* [Document section]
————————
Note: This is not a policy; it is a supplementary document to illustrate how the WSIB will administer the Workplace Safety and Insurance Act, 1997, (WSIA) and Policies 17-01-02, Entitlement to Health Care and 17-01-03, Choice and Change of Health Professional in practice. If there is a conflict between this Administrative Practice Document and the WSIA and/or WSIB policy, the decision maker will rely on the WSIA and/or WSIB policy, as the case may be. The practice and approach is applicable to musculoskeletal injuries not psychological or mental stress injuries.
- Injured or ill people are entitled to receive benefits for injuries and illnesses that result from incidents that arise out of and in the course of employment.
- Work-relatedness is established when determining initial entitlement. Decision- makers continue to evaluate the work- relatedness of a person’s ongoing impairment throughout the life of a claim.
- Decision-makers will gather relevant information and weigh evidence in order to make adjudicative decisions.
- The WSIB makes its decisions based on the merits and justice of each case.
- Return to work is part of the recovery process and acting early is the key to preventing permanent impairment.
- Recovery and return-to-work barriers will be addressed quickly through accessible, timely and intensive services.
Section 33 (1) and (2) of the Workplace Safety and Insurance Act (WSIA) state,
A worker who sustains an injury is entitled to such health care as may be necessary, appropriate and sufficient as a result of the injury and is entitled to make the initial choice of health professional for the purposes of this section.
————————
* [Data section]

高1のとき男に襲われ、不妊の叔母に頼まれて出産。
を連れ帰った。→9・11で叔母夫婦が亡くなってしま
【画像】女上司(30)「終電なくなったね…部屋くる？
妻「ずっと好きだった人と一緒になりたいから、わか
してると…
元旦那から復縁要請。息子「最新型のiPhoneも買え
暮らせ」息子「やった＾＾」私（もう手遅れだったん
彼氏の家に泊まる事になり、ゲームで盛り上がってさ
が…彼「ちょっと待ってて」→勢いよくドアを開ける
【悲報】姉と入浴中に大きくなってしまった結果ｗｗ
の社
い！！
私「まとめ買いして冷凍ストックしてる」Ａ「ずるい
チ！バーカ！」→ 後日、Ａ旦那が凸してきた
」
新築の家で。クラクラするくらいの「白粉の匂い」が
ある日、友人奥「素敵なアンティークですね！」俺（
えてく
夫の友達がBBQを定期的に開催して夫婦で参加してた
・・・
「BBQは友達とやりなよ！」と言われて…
————————
* [Exercise aim] Proceed with the WSIB practice document on health care entitlement, picking up right after its last sentence and not drawing on the listing.

* [Response area]
The Board may arrange for the worker’s health care or may approve arrangements for his or her health care. The Board shall pay for the worker’s health care.
Decision-makers at the Workplace Safety and Insurance Board (WSIB) must decide a person’s entitlement to benefits and services under the WSIA. When initial entitlement for a work- related injury or illness is established, entitlement includes health care that is necessary and appropriate, based on the nature of the injury or illness, to promote the injured or ill person’s recovery.
Maximum medical recovery (MMR) means that the injured or ill person has reached a plateau in recovery and it is not likely that there will be any further significant improvement in the work-related injury/illness. When it is established that the injured or ill person has achieved MMR, it is generally considered that they have received sufficient health care.
Treatment requested after MMR is reached (and in the absence of a significant deterioration) is referred to as “maintenance treatment”. The purpose of this document is to further define the term “maintenance treatment” and to outline how the WSIB determines entitlement for “maintenance treatment” in accordance with s.33 of the WSIA and the health care principles set out in Policies 17-01-02, Entitlement to Health Care and 17-01-03, Choice and Change of Health Professional. Although the policies do not specifically address “maintenance treatment”, decision-makers use the guidelines set out in the policies to determine the appropriateness of this type of treatment.
What is maintenance treatment?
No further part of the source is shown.